Warum ich heute zu Biskupek gehe*
Würde Matthias Biskupek nicht aus dem Buch lesen, aus dem er heute liest, wäre ich vielleicht gar nicht auf die Idee gekommen, vorher zu schreiben, was ich hinterher nur noch schwerlich schreiben könnte.
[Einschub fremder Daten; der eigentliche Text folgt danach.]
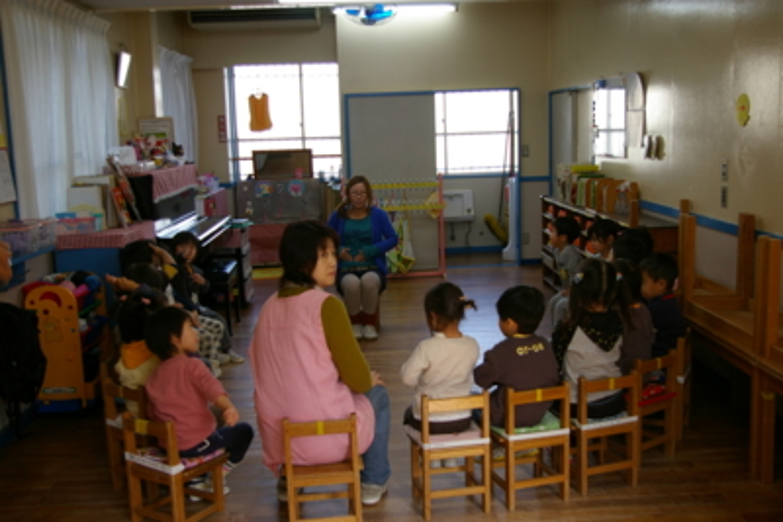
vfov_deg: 34.2
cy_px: 261
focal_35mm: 39
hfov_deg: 49.5
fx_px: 849
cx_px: 392
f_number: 4
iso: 200
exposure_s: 1/60
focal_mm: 26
ARNSTADT. Nun liest er aber heute aus einem Buch mit dem Titel: Was heißt eigentlich „DDR“? Böhmische Dörfer in Deutsch und Geschichte, es ist ein Buch, das der Berliner Eulenspiegel-Verlag herausgebracht hat. Dem ist Biskupek schon lange treu und der ihm umgekehrt auch. Da das Buch, wie ich der Verlagswerbung entnehme, sich deutsch-deutschen Fremdwörtern zuwendet, hole ich mal eins aus der Kiste, das mich mit Matthias Biskupek verbindet. Es heißt „Poetenseminar“. Das war eine Veranstaltung, die der Zentralrat der FDJ 1970 aus der Taufe hob. Ich war als aufstrebender junger Lyriker eingeladen und bin, potzblitz, nicht hingefahren, weil ich lieber nach Ungarn wollte in diesem schönen Sommer. Gleich die erste minimale Chance, in die DDR-Literaturgeschichte einzugehen, habe ich mir somit selbst verbaut.
Erst 1974 war ich dann wirklich in Schwerin und 1975 noch einmal. Und aus dem 75er Seminar gibt es ein miserabel gerastertes Foto aus einer sehr viel gelesenen Tageszeitung namens „Junge Welt“, das war das Zentralorgan des Zentralrats der FDJ. Auf diesem Foto sieht man vorn, wenn man sich Mühe gibt, die schwarze Fläche zu entschlüsseln, sehr lange Haare. Das waren meine. Und links sieht man einen Menschen, der aussieht wie Matthias Biskupek. Warum er so aussieht, ist einfach erklärt: Es ist Matthias Biskupek. Er saß wie ich auch in dem Seminar, das der Geraer Schriftsteller Martin Viertel leitete. Der war damals wegen seines später verfilmten Romans „Sankt Urban“ sehr berühmt.
Biskupek und ich waren 1975 Menschen, die sich fast auf Anhieb verstanden. Wir hatten beide ein Faible für Günter Kunert, der im kommenden Jahr auch schon 75 wird. Und wir fanden jeder gut, was der andere schrieb. Das ist eine gute Voraussetzung für allerlei. Biskupek hat sein Talent genutzt und ist ein richtiger Schriftsteller geworden. Ich habe mein Talent auch genutzt und bin kein Schriftsteller geworden. Ich habe freilich eine Zahl von Biskupeks Büchern in verschiedenen Zeitungen der DDR, als es die noch gab, besprochen. Ich habe sie, wenn ich mich recht erinnere, immer gelobt. Nicht, weil der Biskupek damals neben mir gesessen hat. Sondern weil ich immer noch gut fand, was er schrieb.
Er fand übrigens auch nicht schlecht, was sich schrieb, wenn ich etwas schrieb. Und so wurde, als die DDR gerade am Untergehen war, ohne uns zuvor Bescheid zu geben, wann und wie das genau geschehen würde, der Plan für ein gemeinsames Buch geboren. Das war schon richtig geregelt mit Verlag und so. Wir hätten uns gegenseitig Briefe geschrieben, in denen wir uns Bälle zuspielen wollten. Ich war mittlerweile im Begriff, freiberuflicher Literaturkritiker zu werden, als solcher hatte ich mir in tiefer Ahnungslosigkeit den ersten September 1989 als ersten „freien“ Tag gewählt.
Der Rest ist bekannt. Die alten DDR-Verlage kündigten ihre Verträge mit aufstrebenden nachwachsenden DDR-Autoren fast so schnell wie ich heute mit der Fernbedienung bin, wenn Guido Westerwelle auf dem Bildschirm erscheint. Biskupek schreibt immer noch Bücher und pendelt zwischen Rudolstadt und Berlin hin und her. Ich lese manchmal Bücher und ich werde wohl auch dieses neue von ihm lesen, falls er es mir schenkt.
Heute gehe ich auf alle Fälle erst einmal in die Bibliothek, die meine nicht mit mir verwandte Namensvetterin Ursula Ullrich leitet. Vielleicht erklärt der Biskupek ja neben „Frösi“ und „Mosa“ auch das Wort „Poetenseminar“. Das kennt man im Westen sicher nicht. Um 19 Uhr geht es los im „Prinzenhof“.